A small, jaded part of Tamara reminded her that a garden filled with death cannot be filled with life, but try though she may to walk away from the recurring visuals, she found herself clinging to the false joy and happiness it offered to her aching heart and soul. Over time, their garden began to shift and change and grow with every encounter, flourishing and fading in ebbs and tides as she aged and encountered new blessings and then losses.
Most recently, however, her garden had gained one more shadowy feature, and it threw her into a whirlwind of confusion. Had she let her guard down so much with her that the vigil she kept was no longer protecting the ghost of the spark she held so dear?
Now the tears did begin to pour, hot and filled with a phantom pain she thought she had let go of so long ago. Her throat quivered, and out came a cracked whine that dissolved into whimpering as she fought to remain silent. Silence was painful but familiar, and in a time when her world was shuddering and swaying on its foundation, she needed the familiarity of the uncomfortable silence as opposed to the foreign and dangerous noise of that stage of grief she had rejected for so long in favor of retaining these feelings and memories.

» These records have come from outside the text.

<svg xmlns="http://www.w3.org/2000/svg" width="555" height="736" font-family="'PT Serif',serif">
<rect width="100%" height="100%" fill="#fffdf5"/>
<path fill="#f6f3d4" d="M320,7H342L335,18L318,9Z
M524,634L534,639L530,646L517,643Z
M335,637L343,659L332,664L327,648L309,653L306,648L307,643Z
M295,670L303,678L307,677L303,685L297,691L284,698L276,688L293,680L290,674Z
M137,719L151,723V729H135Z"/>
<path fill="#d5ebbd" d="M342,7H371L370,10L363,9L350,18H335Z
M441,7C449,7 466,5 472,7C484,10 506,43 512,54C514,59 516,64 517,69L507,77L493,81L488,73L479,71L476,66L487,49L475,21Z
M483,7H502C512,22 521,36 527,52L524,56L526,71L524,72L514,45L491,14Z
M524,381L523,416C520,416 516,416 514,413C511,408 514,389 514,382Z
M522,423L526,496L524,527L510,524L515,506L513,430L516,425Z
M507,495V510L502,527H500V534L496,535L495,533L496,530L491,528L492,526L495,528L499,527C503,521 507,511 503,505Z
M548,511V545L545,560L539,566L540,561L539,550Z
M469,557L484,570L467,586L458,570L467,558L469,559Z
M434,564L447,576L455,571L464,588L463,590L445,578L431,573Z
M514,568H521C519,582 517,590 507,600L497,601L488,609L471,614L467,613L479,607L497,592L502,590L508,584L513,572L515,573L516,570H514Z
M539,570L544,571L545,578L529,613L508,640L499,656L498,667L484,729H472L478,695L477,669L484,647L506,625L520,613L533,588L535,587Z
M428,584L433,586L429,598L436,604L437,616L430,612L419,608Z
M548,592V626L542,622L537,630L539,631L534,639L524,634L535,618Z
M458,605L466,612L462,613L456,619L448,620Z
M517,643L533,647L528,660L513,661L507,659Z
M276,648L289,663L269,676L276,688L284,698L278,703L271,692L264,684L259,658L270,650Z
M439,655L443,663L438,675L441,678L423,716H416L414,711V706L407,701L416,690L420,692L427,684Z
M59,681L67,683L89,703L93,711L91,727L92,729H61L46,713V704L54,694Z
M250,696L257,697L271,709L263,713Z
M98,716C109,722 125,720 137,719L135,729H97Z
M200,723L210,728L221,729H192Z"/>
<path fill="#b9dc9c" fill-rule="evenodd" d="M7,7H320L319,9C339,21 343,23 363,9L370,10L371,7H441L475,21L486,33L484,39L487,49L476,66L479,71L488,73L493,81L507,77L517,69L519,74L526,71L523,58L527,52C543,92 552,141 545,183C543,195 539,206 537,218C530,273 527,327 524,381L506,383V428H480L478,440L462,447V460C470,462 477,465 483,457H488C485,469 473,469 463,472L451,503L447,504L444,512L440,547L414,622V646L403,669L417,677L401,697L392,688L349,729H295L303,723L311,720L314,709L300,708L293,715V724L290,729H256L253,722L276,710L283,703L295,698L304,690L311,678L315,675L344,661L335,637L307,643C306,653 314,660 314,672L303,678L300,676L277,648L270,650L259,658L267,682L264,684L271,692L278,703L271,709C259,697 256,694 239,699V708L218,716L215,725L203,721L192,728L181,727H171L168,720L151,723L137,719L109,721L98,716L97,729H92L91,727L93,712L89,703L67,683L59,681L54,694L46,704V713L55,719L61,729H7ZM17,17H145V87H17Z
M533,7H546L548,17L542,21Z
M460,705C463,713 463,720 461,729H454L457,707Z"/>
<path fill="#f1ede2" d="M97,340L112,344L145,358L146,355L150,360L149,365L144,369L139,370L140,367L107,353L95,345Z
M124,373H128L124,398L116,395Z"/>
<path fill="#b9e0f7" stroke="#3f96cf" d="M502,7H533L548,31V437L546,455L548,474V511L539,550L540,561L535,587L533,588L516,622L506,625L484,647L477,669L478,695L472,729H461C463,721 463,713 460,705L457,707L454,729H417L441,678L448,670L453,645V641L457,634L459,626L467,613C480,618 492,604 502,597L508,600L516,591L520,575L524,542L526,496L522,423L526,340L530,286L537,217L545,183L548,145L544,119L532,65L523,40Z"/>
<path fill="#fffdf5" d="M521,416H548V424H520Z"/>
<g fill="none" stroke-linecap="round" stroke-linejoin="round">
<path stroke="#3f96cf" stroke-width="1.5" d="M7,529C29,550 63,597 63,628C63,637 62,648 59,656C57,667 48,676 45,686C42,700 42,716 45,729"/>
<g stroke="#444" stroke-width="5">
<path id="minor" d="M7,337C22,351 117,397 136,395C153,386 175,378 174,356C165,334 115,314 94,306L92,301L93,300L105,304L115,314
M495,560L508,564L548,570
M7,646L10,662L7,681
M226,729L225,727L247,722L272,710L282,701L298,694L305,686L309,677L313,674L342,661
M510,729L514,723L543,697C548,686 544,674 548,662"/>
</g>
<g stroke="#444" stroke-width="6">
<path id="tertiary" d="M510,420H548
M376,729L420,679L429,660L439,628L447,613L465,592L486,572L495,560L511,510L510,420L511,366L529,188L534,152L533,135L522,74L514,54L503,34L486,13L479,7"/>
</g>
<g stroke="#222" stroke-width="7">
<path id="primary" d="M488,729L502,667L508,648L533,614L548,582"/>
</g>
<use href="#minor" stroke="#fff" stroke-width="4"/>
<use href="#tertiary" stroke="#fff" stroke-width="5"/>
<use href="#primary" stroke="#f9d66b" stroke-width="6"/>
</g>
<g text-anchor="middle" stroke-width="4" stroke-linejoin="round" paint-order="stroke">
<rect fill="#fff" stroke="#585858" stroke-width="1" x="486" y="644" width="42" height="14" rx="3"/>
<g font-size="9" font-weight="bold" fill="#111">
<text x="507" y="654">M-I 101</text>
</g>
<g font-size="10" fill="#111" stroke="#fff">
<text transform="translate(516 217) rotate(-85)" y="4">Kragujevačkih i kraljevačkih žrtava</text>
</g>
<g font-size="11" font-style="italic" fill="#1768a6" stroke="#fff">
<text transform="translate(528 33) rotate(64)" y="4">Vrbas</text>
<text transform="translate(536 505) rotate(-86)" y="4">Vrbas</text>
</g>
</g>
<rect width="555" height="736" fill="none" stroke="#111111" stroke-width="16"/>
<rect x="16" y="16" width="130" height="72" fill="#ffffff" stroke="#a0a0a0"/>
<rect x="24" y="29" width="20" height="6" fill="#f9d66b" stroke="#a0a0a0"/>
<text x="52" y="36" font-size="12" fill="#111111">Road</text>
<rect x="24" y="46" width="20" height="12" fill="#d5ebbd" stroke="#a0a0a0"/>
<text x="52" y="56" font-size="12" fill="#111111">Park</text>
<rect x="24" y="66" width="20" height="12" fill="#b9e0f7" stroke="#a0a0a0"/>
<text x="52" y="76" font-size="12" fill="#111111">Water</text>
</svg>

This sadness, she realized belatedly, was addictive. It felt good to feel bad, to hurt in such a deep and untouchable way. In that warped joy she could take solace that she would remember where her mortal mind was wont to forget or discard it after a time. It was with this thought that she slowly allowed the weighty black ache of her soul to seep out and embrace her, giving in to the tears for the first time in years. When she drifted off to sleep, exhausted and miserable, the peace and solitude of her dream garden greeted her once more to soothe the pain and begin the cycle anew.